Nagarjuna also praises the Buddha because he fulfills the aim of others by
having actualized the two form bodies of a fully awakened one. Motivated
by love and compassion, he manifests physical bodies in order to lead sentient
beings on the path. He appears to arya bodhisattvas as the enjoyment
body in a pure land and appears to ordinary sentient beings as emanation
bodies who guide and teach them. In this way, the Buddha protects sentient
beings from duhkha—suffering and unsatisfactory experiences—and
establishes them in temporal and ultimate goodness.
“The sole friend of all sentient beings” indicates that the Buddha fulfills
all the aims of others. He helps others attain their goals without being biased
by attachment to some and adverse toward others. He doesn’t favor those
that help or revere him or discriminate against those who have harmed
or insulted him, but rather helps all beings equally. Out of compassion he
engages in every method possible to free each and every sentient being
from all of their duhkha forever. He also works to bring about their happiness
in any way possible. Thus he indeed is the sole friend of all beings.

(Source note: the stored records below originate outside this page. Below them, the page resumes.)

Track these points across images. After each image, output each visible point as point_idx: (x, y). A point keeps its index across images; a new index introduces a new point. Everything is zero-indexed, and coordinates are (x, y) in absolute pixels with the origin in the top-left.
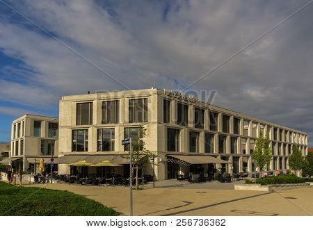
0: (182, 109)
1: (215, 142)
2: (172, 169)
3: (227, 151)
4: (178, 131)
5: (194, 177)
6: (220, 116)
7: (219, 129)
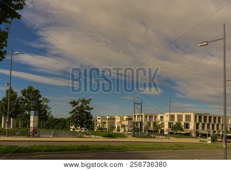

To say that the Buddha is the sole friend of all beings highlights the difference
between the Buddha and non-Buddhist teachers who may harm
sentient beings by giving incorrect instructions that lead disciples to engage
in destructive actions. For example, such teachers may tell their disciples
to kill or may kill others themselves; they may instruct disciples to adopt
stringent, ascetic lifestyles or opulent, self-indulgent lifestyles. The Buddha,
however, knows the disposition and aptitude of each disciple and teaches
accordingly, without leading them on erroneous paths.